32 Nè fatto servo de’ servi d’Ameto,
     Nè tanto tempo Giacobbe fedele,
     Che veggendo costei, come discreto,
     Serviva per Antea non per Rachele;
     Che col suo viso faria mansueto
     Ogni aspro tigre arrabbiato e crudele;
     Anzi farebbe il mar pietoso e’ venti,
     E, per vederla, fermi stare attenti.

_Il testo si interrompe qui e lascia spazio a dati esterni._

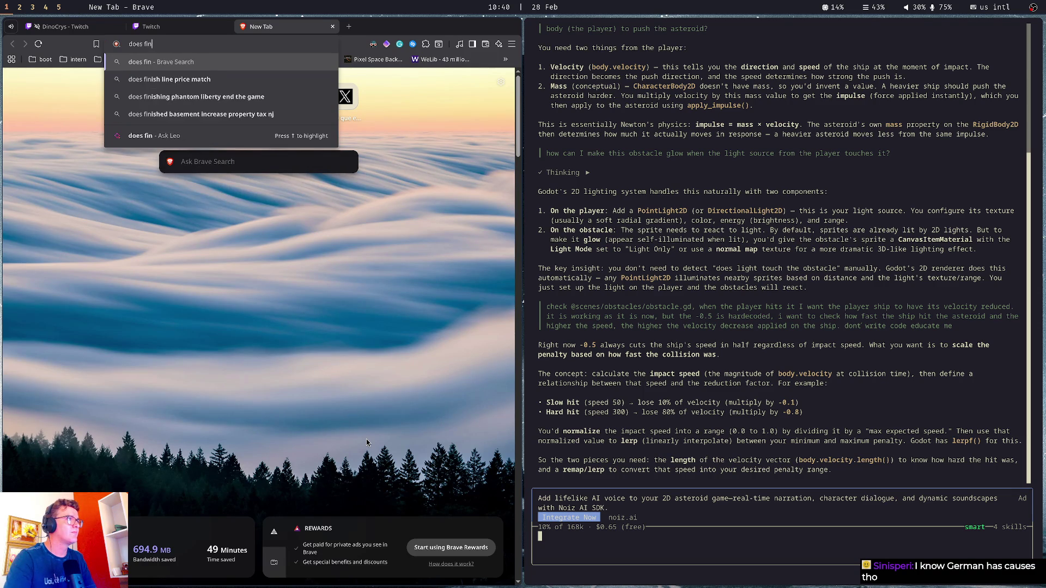
type(" gender")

33 E non arebbe Andromada Perseo
     Combattuta col capo di Medusa,
     E fatto un sasso diventar Fineo,
     Nè fatto arebbe Ipolito mai scusa:
     Nè tanto Euridice chiesto Orfeo,
     O ver conversa in un fonte Aretusa;
     Se stata fussi Antea nel mondo allora,
     Che degli abissi l’anime innamora.

34 Non bisognava che Venere Iddea
     Insegnassi a Ipomene già, come
     Gittassi, mentre Atalanta correa,
     Come fussi passata innanzi, il pome;
     Nè nel suo Aconzio Cidippe scrivea,
     Veggendo a questa il bel viso e le chiome;
     E non sarebbe il convito turbato
     Del pome ch’a Parisse fu mandato.

35 Chè non l’arebbe giudicato a Venere,
     Non bisognava far di ciò contesa,
     E Troia non saria conversa in cenere,
     E tutta Grecia mossa a tanta impresa;
     Veggendo nude queste membra tenere,
     Che m’han sì il cor ferito e l’alma incesa,
     Nè da sè sè per sè stesso diviso
     Arebbe, questa veggendo, Narciso.

36 E non sarebbe Leandro d’Abido
     Portato così misero e meschino,
     Come tu sai, fra l’onde già, Cupido,
     Appiè della sua donna dal dalfino;
     S’avessi Antea veduta, ond’io pur grido:
     Nè Polifemo in sul lito marino
     Chiamata Galatea colla zampogna,
     Dolendosi che in grembo Ati a lei sogna.